▶ **Exercise set**
• 1. Reproduce the stretch of the passage on dinosaur feathers from "Of course the" through "the longer run.".
• 2. Carry on the passage on dinosaur feathers, picking up right after its final sentence.

▶ **Page**
────────────────────
If I’m not mistaken, the main type of feathers on kiwis, emus, and cassowaries are bristle feathers. I suppose some dinosaurs had that as well.

Of course the feathers inside this amber are not bristle feathers, but I speculate that the first dinosaurs to sport feathers had something like bristle feathers, but I don’t know if my idea is correct.

To whom it may concern.

A while back there was an article in Scientific American which described how dinosaurs became birds. At the time I wrote an essay for this blog which referred to that article and another older article.

I found the older article on the Scientific American website under the title “how Dinosaurs Shrank and Became Birds,” from Quanta Magazine , June 2015.

I should be noted that birds developed originally at a time when climate became colder, so some dinosaurs developed feathers and became smaller to protect against the colder weather. Others became bigger to also protect against the cold, but this trend worked against them in the longer run.

Here’s AIG’s write-up. Thoughts?
────────────────────
(Collected data entries)
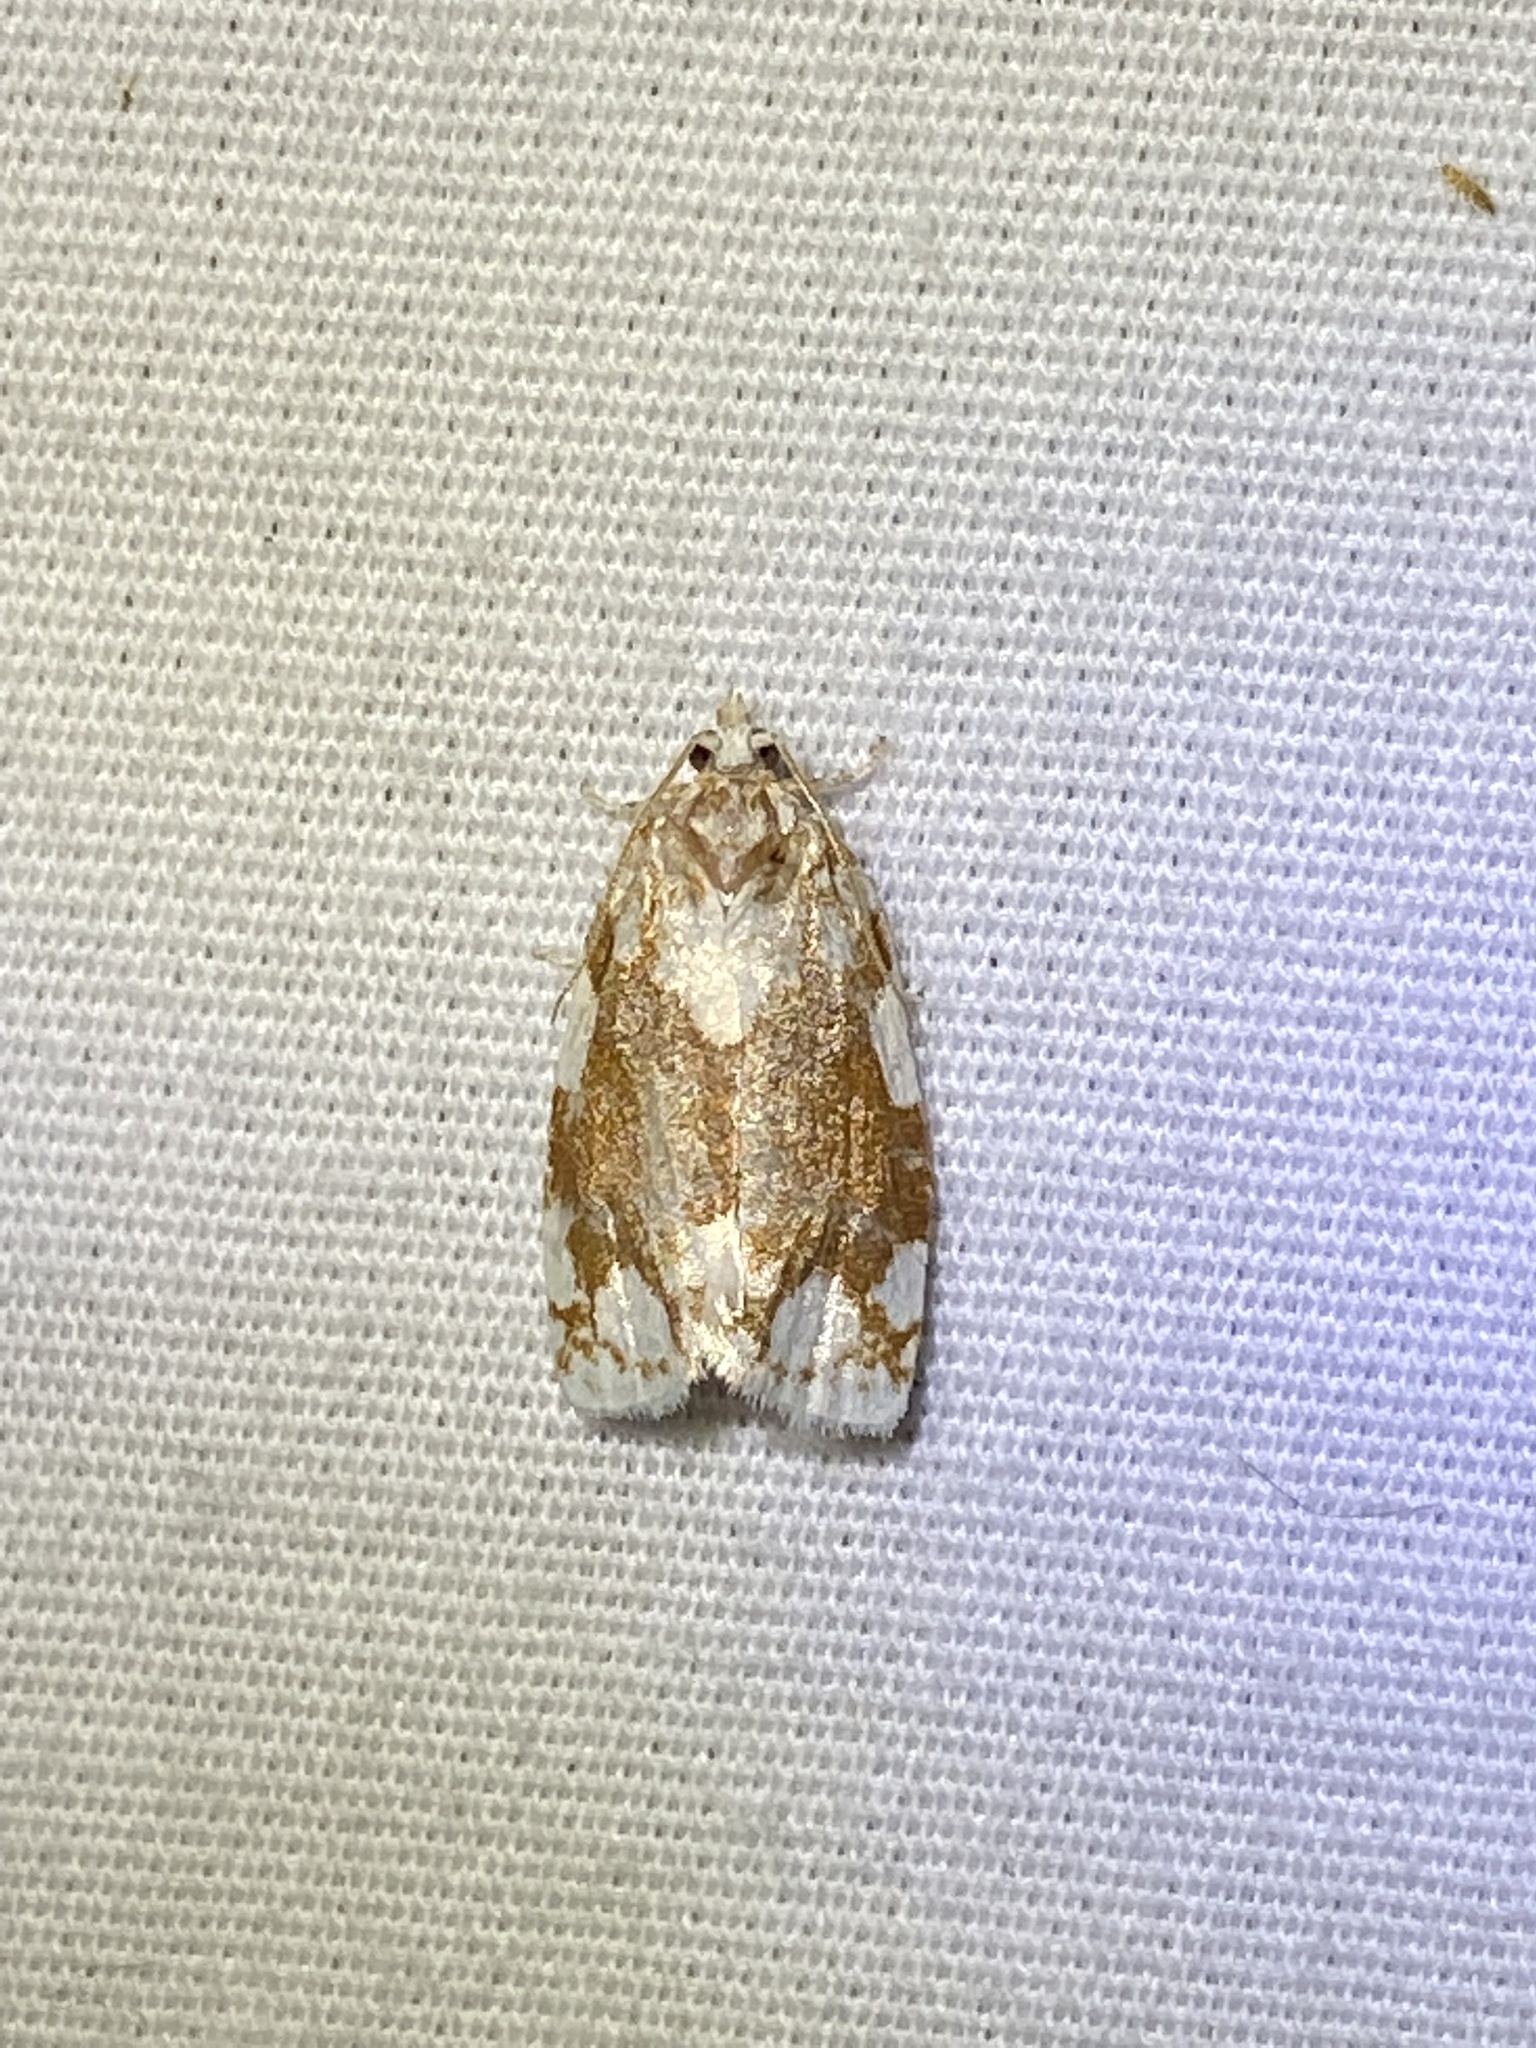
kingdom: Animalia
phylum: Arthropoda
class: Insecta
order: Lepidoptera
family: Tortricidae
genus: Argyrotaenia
────────────────────
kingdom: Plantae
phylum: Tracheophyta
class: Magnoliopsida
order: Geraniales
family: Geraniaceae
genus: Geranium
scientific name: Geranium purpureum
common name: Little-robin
────────────────────
▶ **Task-by-task results**
• 1.
Of course the feathers inside this amber are not bristle feathers, but I speculate that the first dinosaurs to sport feathers had something like bristle feathers, but I don’t know if my idea is correct.

To whom it may concern.

A while back there was an article in Scientific American which described how dinosaurs became birds. At the time I wrote an essay for this blog which referred to that article and another older article.

I found the older article on the Scientific American website under the title “how Dinosaurs Shrank and Became Birds,” from Quanta Magazine , June 2015.

I should be noted that birds developed originally at a time when climate became colder, so some dinosaurs developed feathers and became smaller to protect against the colder weather. Others became bigger to also protect against the cold, but this trend worked against them in the longer run.

• 2.
I always love the cherry-picking of mainstream science to support their hack-job contentions. But of course they reject the context of the data they are cherry-picking and don’t seem to be bothered by logical leaps that seem to go something like. “We’ve found birds trapped in amber therefore another thing trapped in the same kind of amber must also be a bird.” Really. I don’t see how anyone reading this thinks it counts as “support,” but I guess it makes sense to them . “Here’s a 99 million year old bird to compare to this 99 million year old dinosaur to prove it’s a bird. Of course they don’t have the same vertebrae structure and neither is really 99 million years old, probably only a couple thousand years old, but abra-cadabre wa-la, this dinosaur is obviously a bird.” (Brain explodes.)